Gastric emptying variability. Enteric-coated formulations are highly sensitive to gastric emptying patterns, which vary with meal composition, body position, age, and disease state. A high-fat meal can delay gastric emptying by hours, extending the time the coating must resist acid degradation. This variability contributes to the high interpatient and intrapatient pharmacokinetic variability seen with oral peptide drugs. Rybelsus, for instance, must be taken on an empty stomach with no more than 4 ounces of water, and patients must wait at least 30 minutes before eating.[11]
Incomplete protection.

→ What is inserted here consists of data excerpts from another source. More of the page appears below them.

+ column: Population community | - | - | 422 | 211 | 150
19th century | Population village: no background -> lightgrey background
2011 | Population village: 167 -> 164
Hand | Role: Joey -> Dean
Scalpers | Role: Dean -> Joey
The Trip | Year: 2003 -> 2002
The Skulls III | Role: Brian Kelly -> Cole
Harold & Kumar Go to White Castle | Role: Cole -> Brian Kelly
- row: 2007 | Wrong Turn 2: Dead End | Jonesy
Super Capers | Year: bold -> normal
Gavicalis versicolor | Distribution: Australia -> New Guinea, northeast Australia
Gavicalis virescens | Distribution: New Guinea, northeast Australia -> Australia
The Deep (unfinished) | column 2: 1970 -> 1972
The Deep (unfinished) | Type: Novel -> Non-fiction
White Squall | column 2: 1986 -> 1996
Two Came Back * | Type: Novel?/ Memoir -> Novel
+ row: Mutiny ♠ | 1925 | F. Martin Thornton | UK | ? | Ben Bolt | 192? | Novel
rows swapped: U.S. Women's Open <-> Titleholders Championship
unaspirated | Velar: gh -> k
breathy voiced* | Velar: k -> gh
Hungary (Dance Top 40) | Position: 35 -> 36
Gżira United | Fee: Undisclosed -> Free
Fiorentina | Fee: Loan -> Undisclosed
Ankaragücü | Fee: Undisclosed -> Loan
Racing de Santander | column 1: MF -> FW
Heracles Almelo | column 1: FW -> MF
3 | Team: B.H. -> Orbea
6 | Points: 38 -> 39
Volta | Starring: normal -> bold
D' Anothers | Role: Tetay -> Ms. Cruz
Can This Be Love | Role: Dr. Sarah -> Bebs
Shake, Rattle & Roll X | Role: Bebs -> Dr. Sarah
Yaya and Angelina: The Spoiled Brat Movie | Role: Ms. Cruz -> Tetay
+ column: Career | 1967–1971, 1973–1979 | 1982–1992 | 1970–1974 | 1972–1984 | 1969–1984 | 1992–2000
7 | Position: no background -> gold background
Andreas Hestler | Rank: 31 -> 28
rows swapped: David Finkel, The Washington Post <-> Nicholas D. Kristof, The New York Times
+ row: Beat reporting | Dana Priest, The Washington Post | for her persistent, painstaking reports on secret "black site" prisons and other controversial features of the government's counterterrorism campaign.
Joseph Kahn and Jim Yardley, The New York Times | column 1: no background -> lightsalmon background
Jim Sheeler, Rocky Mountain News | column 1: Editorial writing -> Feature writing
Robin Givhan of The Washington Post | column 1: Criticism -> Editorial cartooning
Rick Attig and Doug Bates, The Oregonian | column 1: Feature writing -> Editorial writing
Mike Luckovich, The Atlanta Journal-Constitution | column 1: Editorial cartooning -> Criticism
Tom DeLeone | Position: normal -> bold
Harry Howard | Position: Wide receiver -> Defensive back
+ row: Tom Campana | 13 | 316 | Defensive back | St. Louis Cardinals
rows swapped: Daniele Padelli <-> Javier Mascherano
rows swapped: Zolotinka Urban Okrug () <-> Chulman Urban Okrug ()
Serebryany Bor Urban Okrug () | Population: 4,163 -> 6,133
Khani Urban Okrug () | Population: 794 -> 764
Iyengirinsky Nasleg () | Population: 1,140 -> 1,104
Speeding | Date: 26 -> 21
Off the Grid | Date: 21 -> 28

Even well-formulated enteric coatings can develop microcracks or defects during manufacturing, storage, or gastric transit. For small molecule drugs, minor coating failures may be clinically insignificant because the drug is inherently stable. For peptides, even brief acid exposure through a coating defect can irreversibly denature the active molecule.
They solve only one of four barriers. The most fundamental limitation is scope. Enteric coatings protect against stomach acid, but oral peptide bioavailability is limited by at least three additional barriers that operate downstream. Even perfect enteric coating performance cannot deliver oral bioavailability above single-digit percentages without additional formulation strategies for the intestinal barriers.
The Bottom Line
Enteric coatings protect peptide drugs from stomach acid by using pH-responsive polymers that dissolve only in the alkaline environment of the small intestine. While they reliably address gastric destruction, they solve only one of four barriers to oral peptide delivery. The two FDA-approved oral peptide drugs illustrate contrasting approaches: MYCAPSSA uses enteric coating to bypass the stomach, while Rybelsus uses SNAC to protect semaglutide within the stomach. Both achieve approximately 1% oral bioavailability, suggesting that downstream barriers, not stomach acid alone, determine oral peptide efficiency.